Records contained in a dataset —
--------------------------------

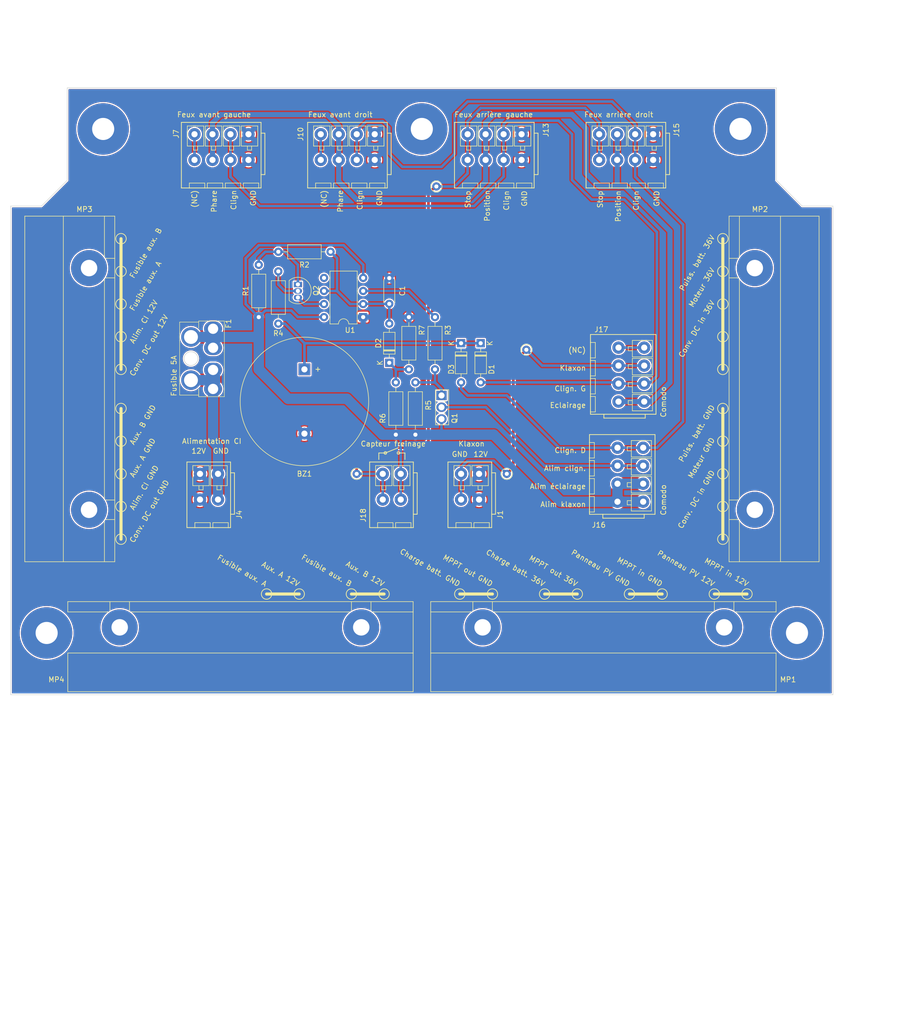
<source format=kicad_pcb>
(kicad_pcb (version 20211014) (generator pcbnew)

  (general
    (thickness 1.6)
  )

  (paper "A4")
  (layers
    (0 "F.Cu" signal)
    (31 "B.Cu" signal)
    (32 "B.Adhes" user "B.Adhesive")
    (33 "F.Adhes" user "F.Adhesive")
    (34 "B.Paste" user)
    (35 "F.Paste" user)
    (36 "B.SilkS" user "B.Silkscreen")
    (37 "F.SilkS" user "F.Silkscreen")
    (38 "B.Mask" user)
    (39 "F.Mask" user)
    (40 "Dwgs.User" user "User.Drawings")
    (41 "Cmts.User" user "User.Comments")
    (42 "Eco1.User" user "User.Eco1")
    (43 "Eco2.User" user "User.Eco2")
    (44 "Edge.Cuts" user)
    (45 "Margin" user)
    (46 "B.CrtYd" user "B.Courtyard")
    (47 "F.CrtYd" user "F.Courtyard")
    (48 "B.Fab" user)
    (49 "F.Fab" user)
    (50 "User.1" user)
    (51 "User.2" user)
    (52 "User.3" user)
    (53 "User.4" user)
    (54 "User.5" user)
    (55 "User.6" user)
    (56 "User.7" user)
    (57 "User.8" user)
    (58 "User.9" user)
  )

  (setup
    (stackup
      (layer "F.SilkS" (type "Top Silk Screen"))
      (layer "F.Paste" (type "Top Solder Paste"))
      (layer "F.Mask" (type "Top Solder Mask") (thickness 0.01))
      (layer "F.Cu" (type "copper") (thickness 0.035))
      (layer "dielectric 1" (type "core") (thickness 1.51) (material "FR4") (epsilon_r 4.5) (loss_tangent 0.02))
      (layer "B.Cu" (type "copper") (thickness 0.035))
      (layer "B.Mask" (type "Bottom Solder Mask") (thickness 0.01))
      (layer "B.Paste" (type "Bottom Solder Paste"))
      (layer "B.SilkS" (type "Bottom Silk Screen"))
      (copper_finish "None")
      (dielectric_constraints no)
    )
    (pad_to_mask_clearance 0)
    (pcbplotparams
      (layerselection 0x00010e0_ffffffff)
      (disableapertmacros false)
      (usegerberextensions false)
      (usegerberattributes true)
      (usegerberadvancedattributes true)
      (creategerberjobfile true)
      (svguseinch false)
      (svgprecision 6)
      (excludeedgelayer true)
      (plotframeref false)
      (viasonmask false)
      (mode 1)
      (useauxorigin false)
      (hpglpennumber 1)
      (hpglpenspeed 20)
      (hpglpendiameter 15.000000)
      (dxfpolygonmode true)
      (dxfimperialunits true)
      (dxfusepcbnewfont true)
      (psnegative false)
      (psa4output false)
      (plotreference true)
      (plotvalue true)
      (plotinvisibletext false)
      (sketchpadsonfab false)
      (subtractmaskfromsilk false)
      (outputformat 1)
      (mirror false)
      (drillshape 0)
      (scaleselection 1)
      (outputdirectory "")
    )
  )

  (net 0 "")
  (net 1 "GND")
  (net 2 "Net-(F1-Pad2)")
  (net 3 "unconnected-(J7-Pad4)")
  (net 4 "unconnected-(J10-Pad4)")
  (net 5 "/Phares")
  (net 6 "Net-(J13-Pad4)")
  (net 7 "Net-(J1-Pad2)")
  (net 8 "/Flasher/Out")
  (net 9 "unconnected-(J17-Pad4)")
  (net 10 "/12V_5A")
  (net 11 "Net-(Q1-Pad1)")
  (net 12 "Net-(C1-Pad1)")
  (net 13 "Net-(Q2-Pad1)")
  (net 14 "unconnected-(U1-Pad5)")
  (net 15 "Net-(Q2-Pad2)")
  (net 16 "/Flasher/Enable")
  (net 17 "Net-(Q2-Pad3)")
  (net 18 "Net-(R3-Pad1)")
  (net 19 "Net-(D2-Pad1)")
  (net 20 "Net-(J13-Pad2)")
  (net 21 "Net-(J10-Pad2)")

  (footprint "circuit:Wago_221-500_SplicingConnectorHolder" (layer "F.Cu") (at 95.25 82.55 90))

  (footprint "circuit:MountingHole_5mm" (layer "F.Cu") (at 87 130))

  (footprint "circuit:Buzzer_25x16_12.5" (layer "F.Cu") (at 137.16 78.74 -90))

  (footprint "circuit:Wago_221-500_SplicingConnectorHolder" (layer "F.Cu") (at 124.714 128.905 180))

  (footprint "circuit:Generic_FuseHolder_MINI" (layer "F.Cu") (at 119.38 70.85 -90))

  (footprint "circuit:TerminalBlock_Wago_2601-3102_1x02_P3.50mm_Vertical" (layer "F.Cu") (at 120.340003 104.06 180))

  (footprint "Resistor_THT:R_Axial_DIN0207_L6.3mm_D2.5mm_P10.16mm_Horizontal" (layer "F.Cu") (at 162.56 68.58 -90))

  (footprint "circuit:MountingHole_5mm" (layer "F.Cu") (at 98 32))

  (footprint "circuit:TerminalBlock_Wago_2601-3104_1x04_P3.50mm_Vertical" (layer "F.Cu") (at 179.410004 38.02 180))

  (footprint "Package_DIP:DIP-8_W7.62mm" (layer "F.Cu") (at 148.59 68.58 180))

  (footprint "circuit:Strap_D2.0mm_Drill1.0mm" (layer "F.Cu") (at 176.53 99.06))

  (footprint "circuit:TerminalBlock_Wago_2601-3104_1x04_P3.50mm_Vertical" (layer "F.Cu") (at 205.010004 38.02 180))

  (footprint "circuit:MountingHole_5mm" (layer "F.Cu") (at 222 32))

  (footprint "Diode_THT:D_DO-35_SOD27_P7.62mm_Horizontal" (layer "F.Cu") (at 171.45 73.66 -90))

  (footprint "circuit:TO-92L_Inline" (layer "F.Cu") (at 135.89 62.23 -90))

  (footprint "circuit:TerminalBlock_Wago_2601-3104_1x04_P3.50mm_Vertical" (layer "F.Cu") (at 126.270004 38.02 180))

  (footprint "Resistor_THT:R_Axial_DIN0207_L6.3mm_D2.5mm_P10.16mm_Horizontal" (layer "F.Cu") (at 157.48 78.74 90))

  (footprint "circuit:TerminalBlock_Wago_2601-3104_1x04_P3.50mm_Vertical" (layer "F.Cu") (at 198.07 104.480004 90))

  (footprint "Resistor_THT:R_Axial_DIN0207_L6.3mm_D2.5mm_P10.16mm_Horizontal" (layer "F.Cu") (at 158.75 91.44 90))

  (footprint "circuit:Wago_221-500_SplicingConnectorHolder" (layer "F.Cu") (at 224.79 82.55 -90))

  (footprint "Resistor_THT:R_Axial_DIN0207_L6.3mm_D2.5mm_P10.16mm_Horizontal" (layer "F.Cu") (at 132.08 59.69 -90))

  (footprint "circuit:MountingHole_5mm" (layer "F.Cu") (at 160 32))

  (footprint "Resistor_THT:R_Axial_DIN0207_L6.3mm_D2.5mm_P10.16mm_Horizontal" (layer "F.Cu") (at 154.94 91.44 90))

  (footprint "circuit:Strap_D2.0mm_Drill1.0mm" (layer "F.Cu") (at 147.32 99.06))

  (footprint "Resistor_THT:R_Axial_DIN0207_L6.3mm_D2.5mm_P10.16mm_Horizontal" (layer "F.Cu") (at 128.27 68.58 90))

  (footprint "Resistor_THT:R_Axial_DIN0207_L6.3mm_D2.5mm_P10.16mm_Horizontal" (layer "F.Cu") (at 132.08 55.88))

  (footprint "circuit:Strap_D2.0mm_Drill1.0mm" (layer "F.Cu") (at 180.34 74.93))

  (footprint "Capacitor_THT:C_Disc_D4.3mm_W1.9mm_P5.00mm" (layer "F.Cu") (at 153.67 66 90))

  (footprint "circuit:Strap_D2.0mm_Drill1.0mm" (layer "F.Cu") (at 162.83 43.18))

  (footprint "Diode_THT:D_DO-35_SOD27_P7.62mm_Horizontal" (layer "F.Cu") (at 167.64 73.66 -90))

  (footprint "circuit:TerminalBlock_Wago_2601-3102_1x02_P3.50mm_Vertical" (layer "F.Cu") (at 171.140003 104.06 180))

  (footprint "circuit:Wago_221-500_SplicingConnectorHolder" (layer "F.Cu") (at 195.326 128.905 180))

  (footprint "circuit:TerminalBlock_Wago_2601-3102_1x02_P3.50mm_Vertical" (layer "F.Cu") (at 155.900003 104.06 180))

  (footprint "circuit:TerminalBlock_Wago_2601-3104_1x04_P3.50mm_Vertical" (layer "F.Cu") (at 198.2698 85.014998 90))

  (footprint "circuit:TO-251-3_Vertical" (layer "F.Cu") (at 163.83 83.82 -90))

  (footprint "circuit:MountingHole_5mm" (layer "F.Cu") (at 233 130))

  (footprint "circuit:TerminalBlock_Wago_2601-3104_1x04_P3.50mm_Vertical" (layer "F.Cu") (at 150.835004 38.02 180))

  (footprint "Diode_THT:D_DO-35_SOD27_P7.62mm_Horizontal" (layer "F.Cu") (at 153.67 77.47 90))

  (gr_circle (center 218.567 53.34) (end 218.567 54.356) (layer "F.SilkS") (width 0.15) (fill none) (tstamp 00cc452e-ba96-4e88-af55-18733b4ebc37))
  (gr_line (start 152.908 94.996) (end 155.448 93.98) (layer "F.SilkS") (width 0.15) (tstamp 037ebb6b-c1e3-482d-a0fb-4947fbe14174))
  (gr_circle (center 223.266 122.428) (end 224.282 122.428) (layer "F.SilkS") (width 0.15) (fill none) (tstamp 055fcf87-c6aa-4d3a-b430-5d09e34b74e5))
  (gr_circle (center 101.473 92.71) (end 101.473 93.726) (layer "F.SilkS") (width 0.15) (fill none) (tstamp 0b32eb5e-cf7d-4f91-a80b-b69cb363145f))
  (gr_circle (center 101.473 66.04) (end 101.473 67.056) (layer "F.SilkS") (width 0.15) (fill none) (tstamp 0d55e7a3-dc43-43c6-9a9a-2009d8d31a46))
  (gr_circle (center 218.567 111.76) (end 218.567 112.776) (layer "F.SilkS") (width 0.15) (fill none) (tstamp 0e0ef8f7-8f11-42c6-a45f-df3b4592f844))
  (gr_circle (center 101.473 86.36) (end 101.473 87.376) (layer "F.SilkS") (width 0.15) (fill none) (tstamp 1c60a30a-615f-448b-a49b-d8cc700366e8))
  (gr_circle (center 218.567 66.04) (end 218.567 67.056) (layer "F.SilkS") (width 0.15) (fill none) (tstamp 1eb217a3-880e-4df2-9811-286c14ac7f74))
  (gr_circle (center 101.473 59.69) (end 101.473 60.706) (layer "F.SilkS") (width 0.15) (fill none) (tstamp 21c33e54-0519-410a-b68d-8ed076ea3b1e))
  (gr_circle (center 218.567 105.41) (end 218.567 106.426) (layer "F.SilkS") (width 0.15) (fill none) (tstamp 22f715ec-100a-4c8e-ab3e-fe94307aa39f))
  (gr_line (start 151.638 94.996) (end 152.908 94.996) (layer "F.SilkS") (width 0.15) (tstamp 2665a517-cfa8-4700-85c7-f742ee9f908d))
  (gr_line (start 218.567 111.76) (end 218.567 86.36) (layer "F.SilkS") (width 0.6) (tstamp 267ab17e-424b-4c5b-bf96-65deaaa5db5d))
  (gr_line (start 167.386 122.428) (end 173.736 122.428) (layer "F.SilkS") (width 0.6) (tstamp 276e2239-1b6d-4c52-a207-9385ed3216ee))
  (gr_circle (center 200.406 122.428) (end 200.406 123.444) (layer "F.SilkS") (width 0.15) (fill none) (tstamp 30a29d66-4141-4259-8081-d6952d8bac58))
  (gr_line (start 151.638 96.266) (end 151.638 94.996) (layer "F.SilkS") (width 0.15) (tstamp 317163f5-2dcf-44f7-ad22-042c6ecaf6a0))
  (gr_circle (center 218.567 86.36) (end 218.567 87.376) (layer "F.SilkS") (width 0.15) (fill none) (tstamp 3415d0f1-a5ec-4da2-977b-59cdf177a34e))
  (gr_circle (center 152.908 94.996) (end 152.908 95.25) (layer "F.SilkS") (width 0.15) (fill none) (tstamp 3ba68855-4f8b-4d02-b57a-7a757e623ac6))
  (gr_line (start 156.718 96.266) (end 156.718 94.996) (layer "F.SilkS") (width 0.15) (tstamp 4884cbfa-0b58-4e04-88a2-8b0679a49cfe))
  (gr_circle (center 173.736 122.428) (end 174.752 122.428) (layer "F.SilkS") (width 0.15) (fill none) (tstamp 4ae8d5b6-ac5e-42d2-b8f3-c8cc021daa80))
  (gr_circle (center 101.473 72.39) (end 101.473 73.406) (layer "F.SilkS") (width 0.15) (fill none) (tstamp 51e3ee0a-facb-4db4-9532-340a50f8f1f2))
  (gr_circle (center 206.756 122.428) (end 207.772 122.428) (layer "F.SilkS") (width 0.15) (fill none) (tstamp 556aaf9d-07f6-43f6-8fc0-4e9785c941f1))
  (gr_circle (center 101.473 111.76) (end 101.473 112.776) (layer "F.SilkS") (width 0.15) (fill none) (tstamp 5bf0cce5-0f16-48e1-8027-73d52d0770a7))
  (gr_line (start 155.448 94.996) (end 156.718 94.996) (layer "F.SilkS") (width 0.15) (tstamp 64594d5f-3d87-4b12-b761-9dd43370d25f))
  (gr_line (start 101.473 111.76) (end 101.473 86.36) (layer "F.SilkS") (width 0.6) (tstamp 6880ab3e-a6aa-4a14-9152-a9eb9358d1fc))
  (gr_circle (center 
... [981977 chars truncated]
</source>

--------------------------------

Starting at the line that contains "119.38 70.85 -90))" and stopping after the line that contains "171.45 73.66 -90))", write out every line exactly as it appears above, and no other line.

RESULT OF THE EXERCISE —
  (footprint "circuit:Generic_FuseHolder_MINI" (layer "F.Cu") (at 119.38 70.85 -90))

  (footprint "circuit:TerminalBlock_Wago_2601-3102_1x02_P3.50mm_Vertical" (layer "F.Cu") (at 120.340003 104.06 180))

  (footprint "Resistor_THT:R_Axial_DIN0207_L6.3mm_D2.5mm_P10.16mm_Horizontal" (layer "F.Cu") (at 162.56 68.58 -90))

  (footprint "circuit:MountingHole_5mm" (layer "F.Cu") (at 98 32))

  (footprint "circuit:TerminalBlock_Wago_2601-3104_1x04_P3.50mm_Vertical" (layer "F.Cu") (at 179.410004 38.02 180))

  (footprint "Package_DIP:DIP-8_W7.62mm" (layer "F.Cu") (at 148.59 68.58 180))

  (footprint "circuit:Strap_D2.0mm_Drill1.0mm" (layer "F.Cu") (at 176.53 99.06))

  (footprint "circuit:TerminalBlock_Wago_2601-3104_1x04_P3.50mm_Vertical" (layer "F.Cu") (at 205.010004 38.02 180))

  (footprint "circuit:MountingHole_5mm" (layer "F.Cu") (at 222 32))

  (footprint "Diode_THT:D_DO-35_SOD27_P7.62mm_Horizontal" (layer "F.Cu") (at 171.45 73.66 -90))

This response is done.